[Start of section]
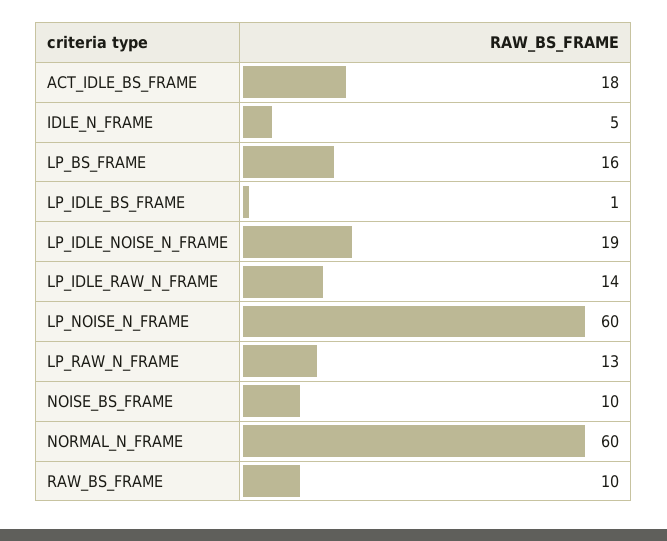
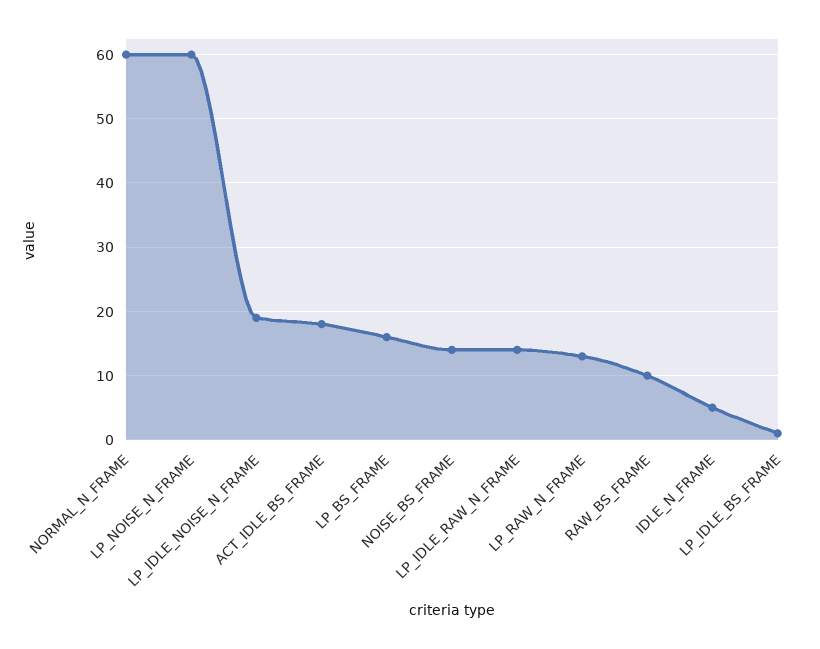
  {
    "ACT_IDLE_BS_FRAME": 18,
    "IDLE_N_FRAME": 5,
    "LP_BS_FRAME": 16,
    "LP_IDLE_BS_FRAME": 1,
    "LP_IDLE_NOISE_N_FRAME": 19,
    "LP_IDLE_RAW_N_FRAME": 14,
    "LP_NOISE_N_FRAME": 60,
    "LP_RAW_N_FRAME": 13,
-   "NOISE_BS_FRAME": 10,
+   "NOISE_BS_FRAME": 14,
    "NORMAL_N_FRAME": 60,
    "RAW_BS_FRAME": 10
  }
[End of section]
**Work to complete:** Exactly as written above, print every line of the data but not its pictures.

**Expected answer:**
  {
    "ACT_IDLE_BS_FRAME": 18,
    "IDLE_N_FRAME": 5,
    "LP_BS_FRAME": 16,
    "LP_IDLE_BS_FRAME": 1,
    "LP_IDLE_NOISE_N_FRAME": 19,
    "LP_IDLE_RAW_N_FRAME": 14,
    "LP_NOISE_N_FRAME": 60,
    "LP_RAW_N_FRAME": 13,
-   "NOISE_BS_FRAME": 10,
+   "NOISE_BS_FRAME": 14,
    "NORMAL_N_FRAME": 60,
    "RAW_BS_FRAME": 10
  }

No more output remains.